-------- TEXT SEGMENT --------
Interview, Face to Face (1959)

[edit]
  • The moral things I wish to say to future generations is very simple. I should say love is wise hatred is foolish. In this world which is getting more and more closely interconnected, we have to learn to tolerate each other. We have to learn to put up with the fact that some people say things that we don't like. We can only live together in that way, and if we are to live together and not die together we must learn the kind of charity and kind of tolerance which is absolutely vital to the continuation of human life on this planet.

1960s

[edit]
  • Of course not. After all, I may be wrong...
    • When asked if he was willing to die for his beliefs. As cited by Leonard Lyons on June 23, 1964. (New York Post, Section: Post Daily Magazine, The Lyons Den by Leonard Lyons, Quote Page 27 (Magazine Page 3), Column 3, New York.) Quoted in The Times Book of Quotations (2000), p. 84.
    • Paraphrased as "I would never die for my beliefs because I might be wrong" in The Fifth and Far Finer than the First Four 637 Best Things Anybody Ever Said, by Robert Byrne (Fawcett Columbine, 1993), 258.
  • I do like clarity and exact thinking and I believe that very important to mankind because when you allow yourself to think inexactly your prejudices, your bias, your self interest comes in in ways you don't notice and you do bad things without knowing that you are doing them: self deception is very easy. So that I do think clear thinking immensely important.
--------
## PROBLEM TO WORK ON
Carry on the collection of quotations from where it ends.
-------- DATASET EXTRACT --------
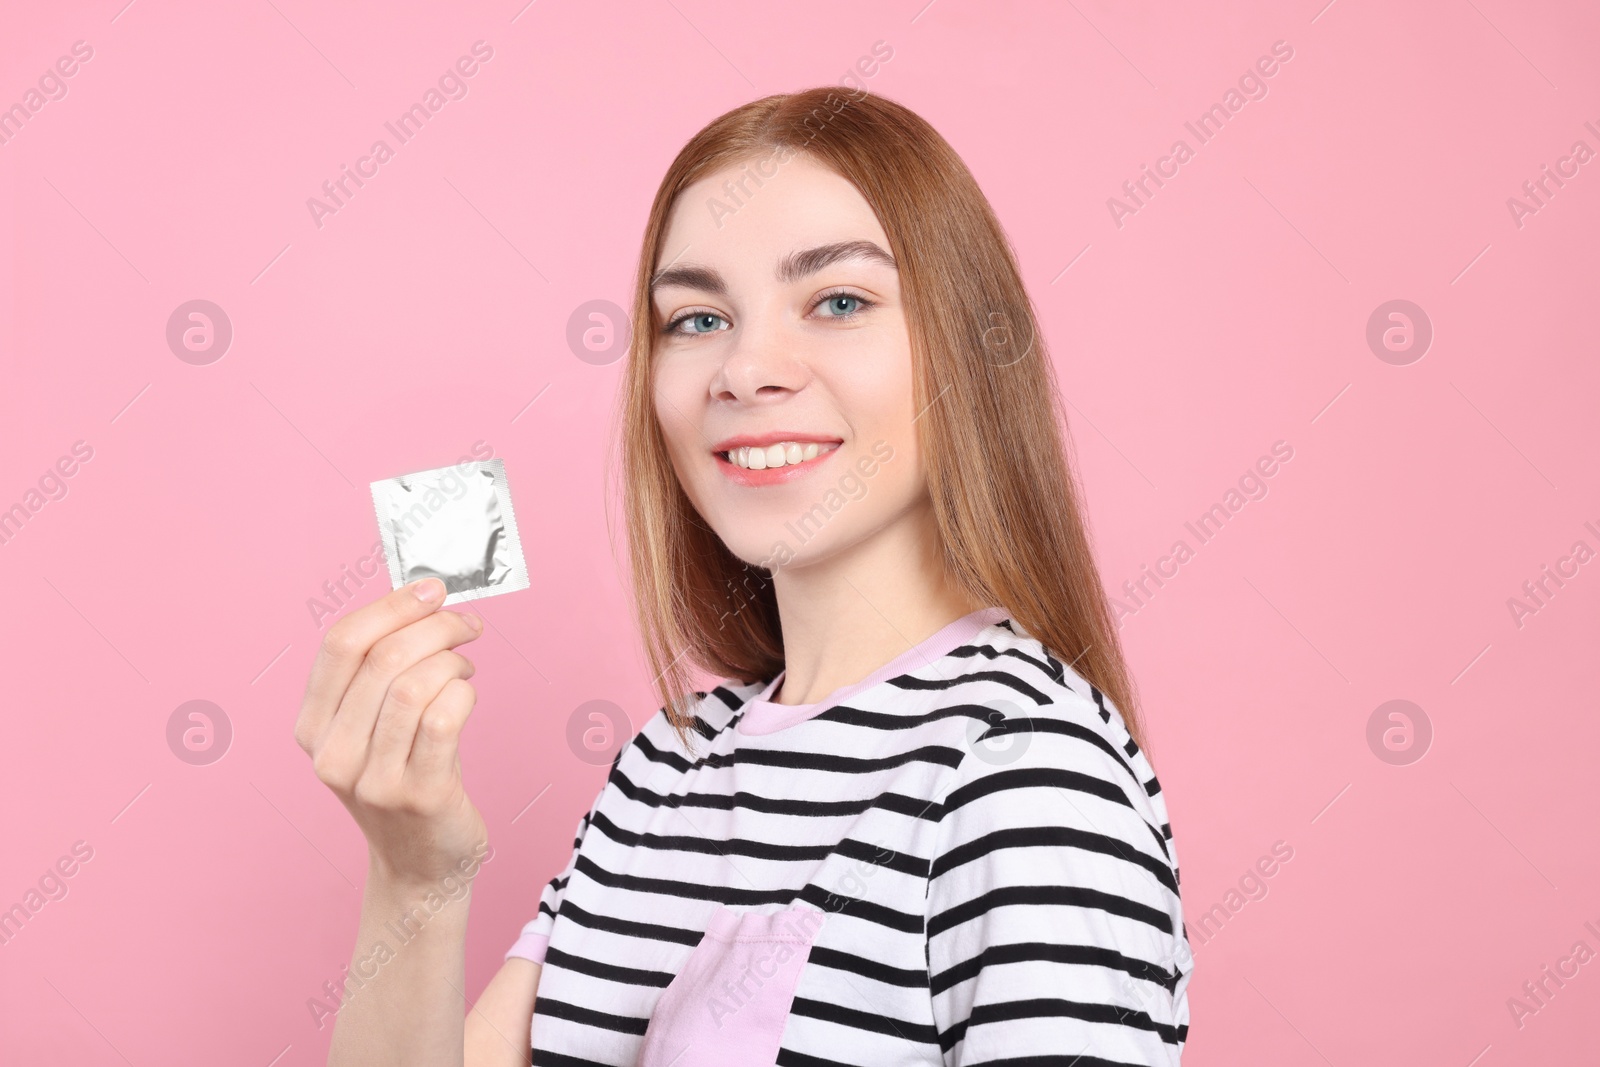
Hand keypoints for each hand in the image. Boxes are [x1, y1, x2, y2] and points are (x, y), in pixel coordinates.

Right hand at [294, 577, 488, 888]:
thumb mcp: (371, 727)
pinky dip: (464, 694)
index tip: (432, 590)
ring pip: (413, 685)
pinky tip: (467, 696)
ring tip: (464, 665)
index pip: (340, 644)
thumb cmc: (404, 778)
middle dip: (434, 626)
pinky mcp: (419, 795)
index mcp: (312, 727)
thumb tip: (423, 598)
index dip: (391, 607)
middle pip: (382, 658)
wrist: (422, 866)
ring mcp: (373, 780)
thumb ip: (380, 671)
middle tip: (465, 624)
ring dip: (451, 660)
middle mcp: (332, 755)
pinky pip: (444, 719)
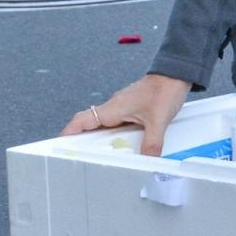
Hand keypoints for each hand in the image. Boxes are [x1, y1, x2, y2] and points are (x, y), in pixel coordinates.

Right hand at [60, 72, 192, 154]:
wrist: (176, 74)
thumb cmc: (164, 89)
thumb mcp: (159, 120)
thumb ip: (152, 143)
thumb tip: (147, 161)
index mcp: (114, 108)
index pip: (83, 120)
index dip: (69, 132)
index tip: (59, 145)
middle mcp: (114, 107)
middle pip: (90, 126)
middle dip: (82, 141)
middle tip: (77, 157)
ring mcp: (122, 108)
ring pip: (104, 126)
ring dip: (99, 139)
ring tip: (98, 157)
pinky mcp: (131, 109)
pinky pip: (116, 124)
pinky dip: (114, 136)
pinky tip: (122, 146)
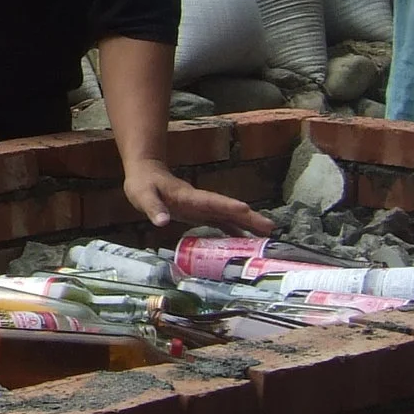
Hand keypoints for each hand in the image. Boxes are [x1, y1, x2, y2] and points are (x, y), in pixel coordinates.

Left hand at [123, 162, 273, 234]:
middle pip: (228, 210)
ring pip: (228, 216)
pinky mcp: (200, 213)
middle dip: (249, 218)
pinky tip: (244, 240)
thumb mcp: (143, 196)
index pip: (213, 202)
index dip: (229, 207)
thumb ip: (153, 208)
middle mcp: (201, 202)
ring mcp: (202, 207)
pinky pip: (220, 222)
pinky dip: (233, 230)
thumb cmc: (143, 185)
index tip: (247, 211)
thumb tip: (162, 221)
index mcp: (189, 197)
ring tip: (266, 236)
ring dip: (246, 225)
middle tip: (270, 228)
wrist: (146, 174)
--------
## OUTPUT
    • Television interview ("On clarity and exact thinking" - available on youtube)
  • If you're certain, you're certainly wrong, because nothing deserves certainty.
    • Bertrand Russell Speaks His Mind (1960), p. 14 (video)
  • I find that the whiter my hair becomes the more ready people are to believe what I say.
    • Bertrand Russell Speaks His Mind (1960), p. 80
  • The state is primarily an organization for killing foreigners.
    • Bertrand Russell Speaks His Mind (1960), p. 83
  • You, your families, your friends and your countries are to be exterminated by the common decision of a few brutal but powerful men. To please these men, all the private affections, all the public hopes, all that has been achieved in art, and knowledge and thought and all that might be achieved hereafter is to be wiped out forever.
    Our ruined lifeless planet will continue for countless ages to circle aimlessly round the sun unredeemed by the joys and loves, the occasional wisdom and the power to create beauty which have given value to human life.
    • Leaflet issued while Russell was in Brixton Prison, 1961
  • We used to think that Hitler was wicked when he wanted to kill all the Jews, but what Kennedy and Macmillan and others both in the East and in the West pursue policies which will probably lead to killing not only all the Jews but all the rest of us too. They are much more wicked than Hitler and this idea of weapons of mass extermination is utterly and absolutely horrible and it is a thing which no man with one spark of humanity can tolerate and I will not pretend to obey a government which is organising the massacre of the whole of mankind. I will do anything I can to oppose such Governments in any non-violent way that seems likely to be fruitful, and I should exhort all of you to feel the same way. We cannot obey these murderers. They are wicked and abominable. They are the wickedest people that ever lived in the history of man and it is our duty to do what we can.
    • "On Civil Disobedience", April 15th, 1961
  • The opinions that are held with passion are always those for which no good ground exists; indeed the passion is the measure of the holder's lack of rational conviction. Opinions in politics and religion are almost always held passionately.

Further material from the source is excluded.